Was die Terminalgebühr im Containerverkehr wirklich abdeckt
THC ist im Kern die Vergütung für die Arbeit, die ein Terminal mit einem Container hat, bevor er weiter auf Reise geht oder den Hafen verlässt. Dazu gehören das Bewegen im Hafen, das Ein- oder Auslagern, der Einsatz von Kran- und Umschlagtechnik sowie die terminalseitige Organisation des Containerflusses. Je nach Linie und Hafen taucht derselbe Posten als OTHC, DTHC, OHC oder DHC auf, die Logik dahinter bleibt aber dieselbe: Der Container wird am Terminal verarbeitet, und genau diese Leistung wird bepreist.
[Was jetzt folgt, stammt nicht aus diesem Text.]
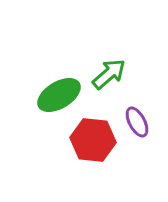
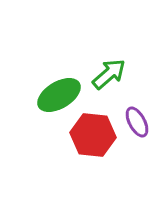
red hexagon: moved 5 px up
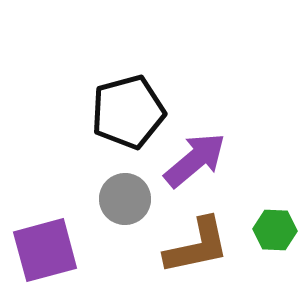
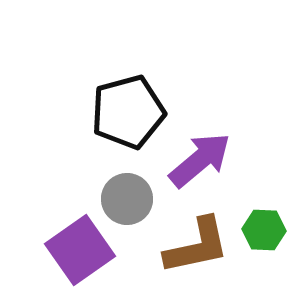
purple arrow: moved 5 px right
gray circle: moved 2 px right
green hexagon: moved 11 px left
purple square: moved 35 px right; rotated 20 degrees counterclockwise
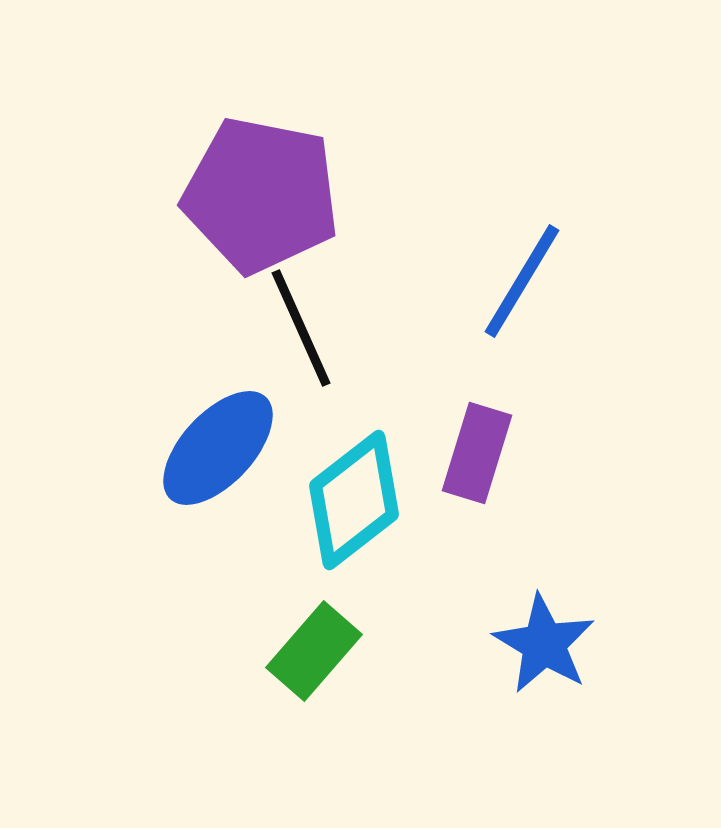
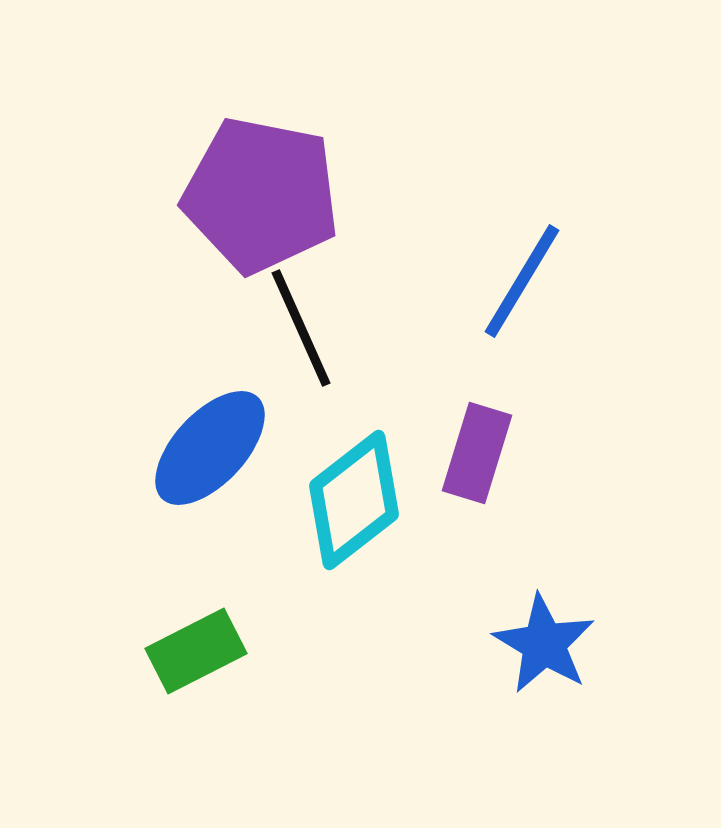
blue ellipse: moved 8 px left
green rectangle: moved 118 px left; rotated 22 degrees clockwise
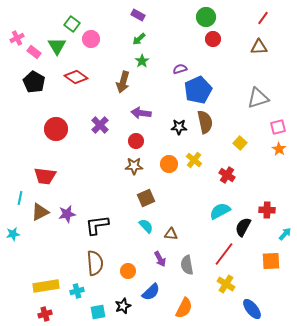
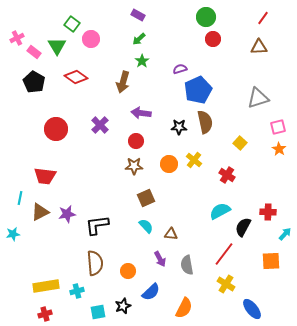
red cross at (267, 210): moved 1 px right, 2 px down
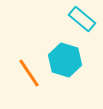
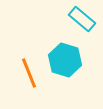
orange line: rotated 12 degrees clockwise
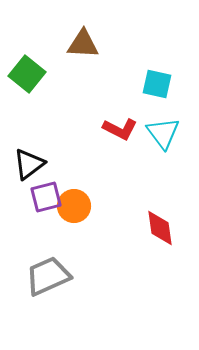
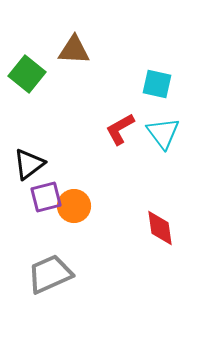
brown triangle: moved 9 px left, 6 px down
red L-shape: rotated 124 degrees clockwise
gray trapezoid: moved 2 px right, 2 px up
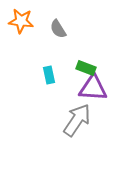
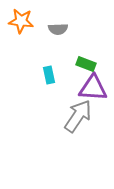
gray semicircle: rotated 60 degrees counterclockwise
green rectangle: moved 4 px up
gray arrow: moved 1 px right, 4 px up
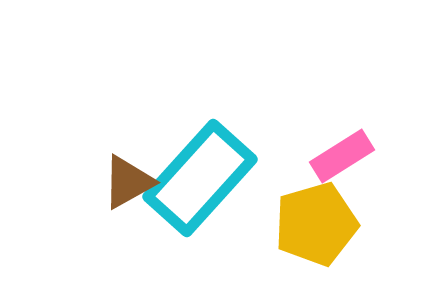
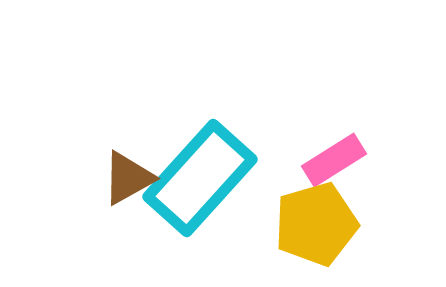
pink rectangle: moved 8 px left, 4 px down
brown triangle: moved 4 px up
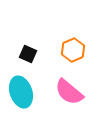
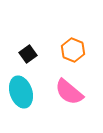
orange hexagon: rotated 15 degrees counterclockwise
black square: rotated 30 degrees clockwise
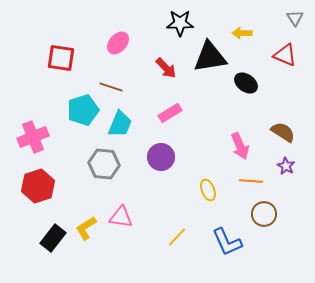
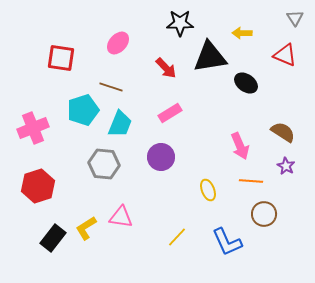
pink cross: moved 9 px up
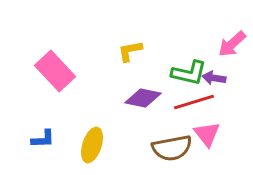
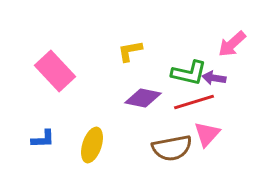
pink triangle: rotated 20 degrees clockwise
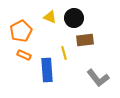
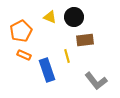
black circle: moved 1 px up
yellow line: moved 3 px right, 3 px down
blue rectangle: rotated 15 degrees counterclockwise
gray L-shape: moved 2 px left, 3 px down
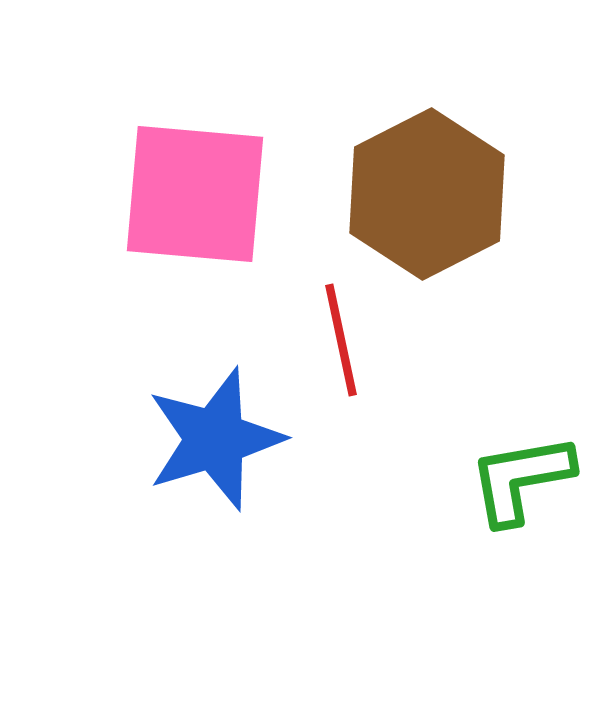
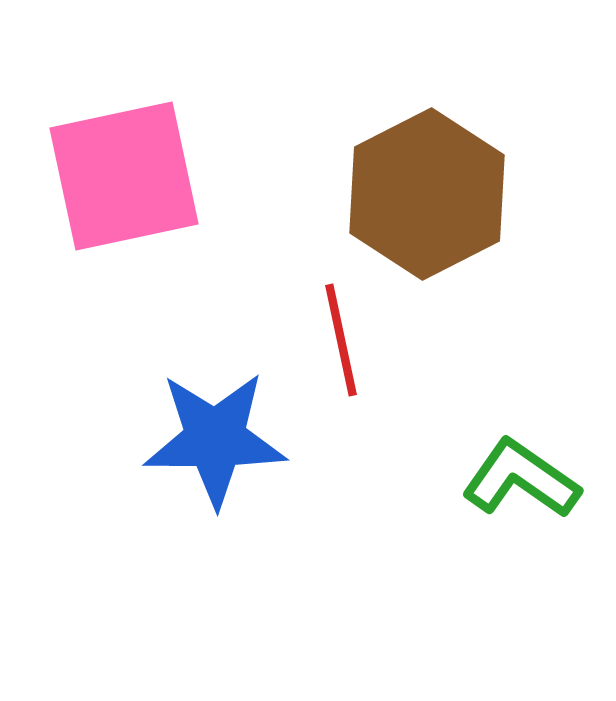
pink square: moved 71 px left, 18 px up; rotated 17 degrees counterclockwise
blue star: rotated 17 degrees clockwise
green L-shape: rotated 45 degrees clockwise
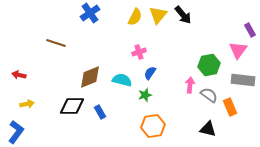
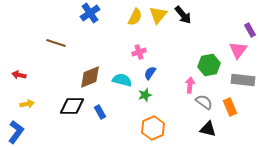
gray semicircle: moved 5 px left, 7 px down
orange hexagon: moved 2 px down; rotated 15 degrees counterclockwise
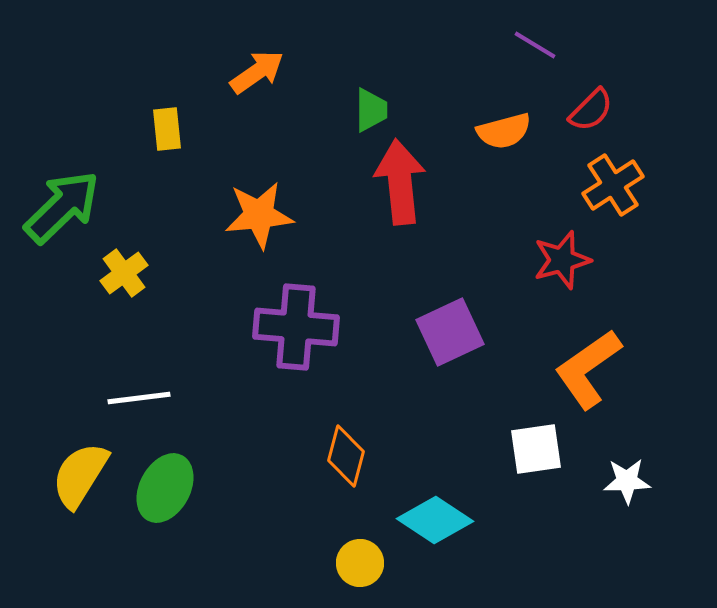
Wichtig ist die Abgrenzung zur Seefracht selbst. Die Seestrecke bezahlt man nicht zweimal, die Terminalarbeit ist ein eigener Kostenblock. Wer Angebote liest, sollte deshalb immer fragen, ob der Posten separat ausgewiesen ist oder schon in einer pauschalen Rate steckt. Genau an dieser Stelle entstehen in der Praxis die meisten Missverständnisse, und deshalb lohnt sich ein Blick auf den Ablauf im Terminal selbst.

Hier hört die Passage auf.